Most likely torture is used less frequently against people sentenced for their political positions, than the ordinary prisoners. This is because those threatened for political reasons are well known in society.
However there are many examples this as well.
For example, Nikolai Karpyuk was tortured with electric shocks, sleep deprivation, and by having needles shoved under his fingernails.
In 2010 Aleksey Gaskarov got placed in a cell with three drug addicts, who began to extort money from him, after which they beat him up. A couple of days later they attacked him with “sharp objects” (the usage of actual criminal offenders to cause pressure on “political prisoners” is also a widespread practice).
Gennadiy Afanasyev, arrested in 2014, said that he was tortured by having devices attached to his genitals, which generated electric shock. He also had a gas mask placed on his head and had pepper spray injected into the breathing tube, as a result of which Afansyev would begin to vomit and choke.
Sergey Mohnatkin, a 62-year-old activist, was beat up by six employers of the colony when he laid down on the floor to protest the absence of the necessary documents in his case.
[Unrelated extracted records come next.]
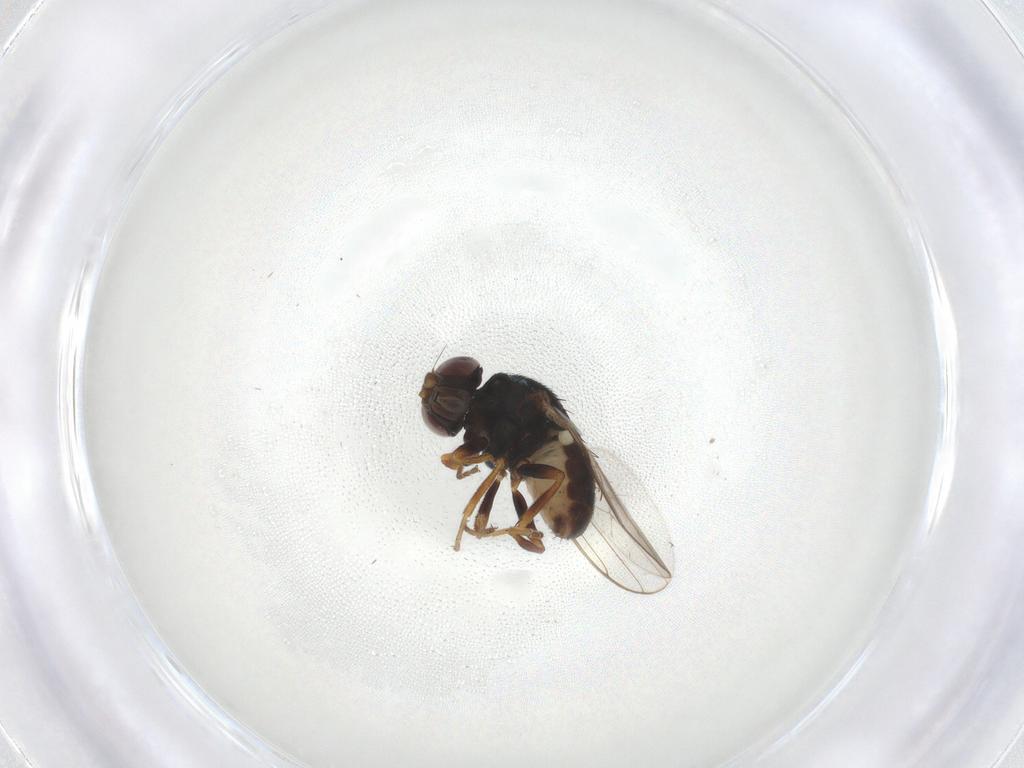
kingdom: Animalia
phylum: Arthropoda
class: Insecta
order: Diptera
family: Chloropidae
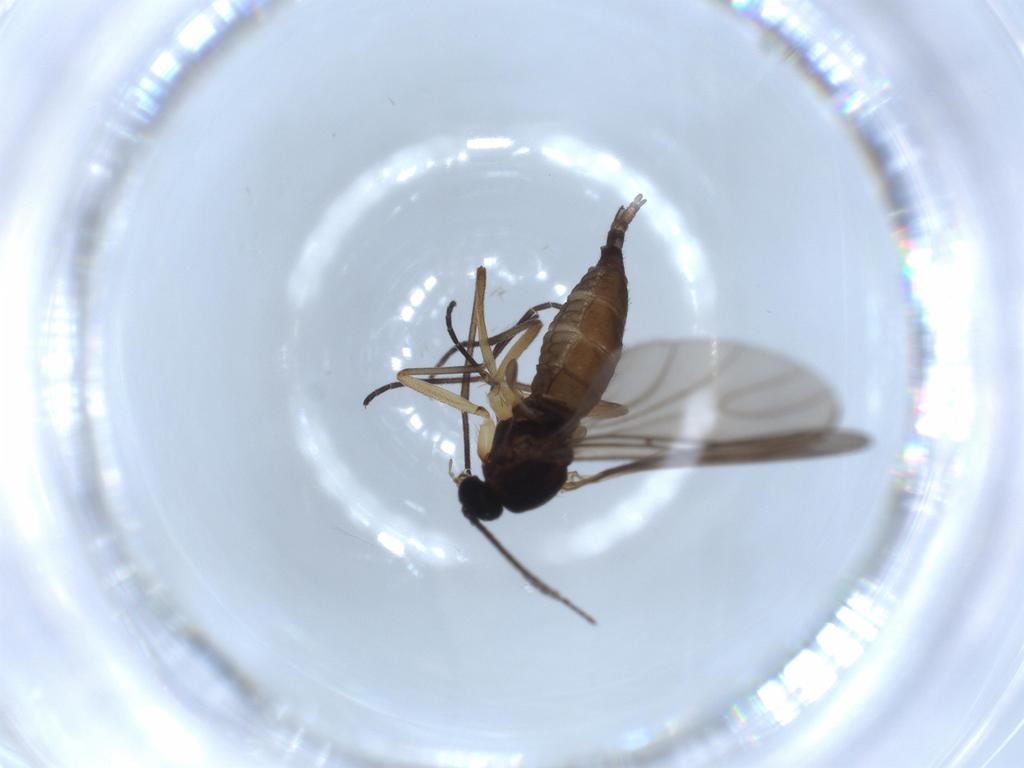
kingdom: Animalia
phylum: Arthropoda
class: Insecta
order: Diptera
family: Sciaridae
As a result, Mohnatkin got two of his ribs broken, and another three were damaged. He received medical treatment. Afterwards, however, he was accused of beating up an employee of the colony, which added two more months to the length of his imprisonment. Currently, according to his lawyer, he practically never leaves the punitive confinement: during the day there is not even enough room to sit down, and when the pain in his spine causes him to lie down, he gets punished with more time in punitive confinement.
In the beginning of 2017 Ildar Dadin, who was serving his sentence in a colony in Karelia, told of tortures and threats he experienced and which, according to him, were used against the other prisoners as well. This is how he described it in a letter to his wife: “I was beaten a total of four times today, by 10-12 people at a time; they used their legs. After the third beating, they put my head in the toilet right there in the cell…then employees of the colony came, cuffed my hands behind my back, and hung me by the handcuffs. Such a suspension causes excruciating pain in the wrists, moreover the elbow ligaments get turned out, and you feel a terrible pain in your back. I hung like that for half an hour. After that, they took off my underwear and threatened that another inmate would come in to rape me, if I do not agree to end the hunger strike. After that they brought me to the office of the supervisor of the colony, where he told me, in the presence of the other employees, that “you did not even get beaten that much. If I give the order to the employees, they will hurt you in a worse way. If you try to complain – you will be killed and buried on the other side of the fence.”
The most horrendous example of such torture is the death of Sergey Magnitskiy in the Moscow pre-trial detention center “Matrosskaya Tishina” in 2009. He died because, instead of being offered medical help for his acute pancreatitis, a psychiatric team was called to the pre-trial restriction center. They treated him as a violent and mentally ill patient, tying him up and beating him.
Currently in Europe, the U.S. and a few other countries, there is an active “Magnitskiy List,” which prohibits the entrance of individuals connected with the death of the political prisoner.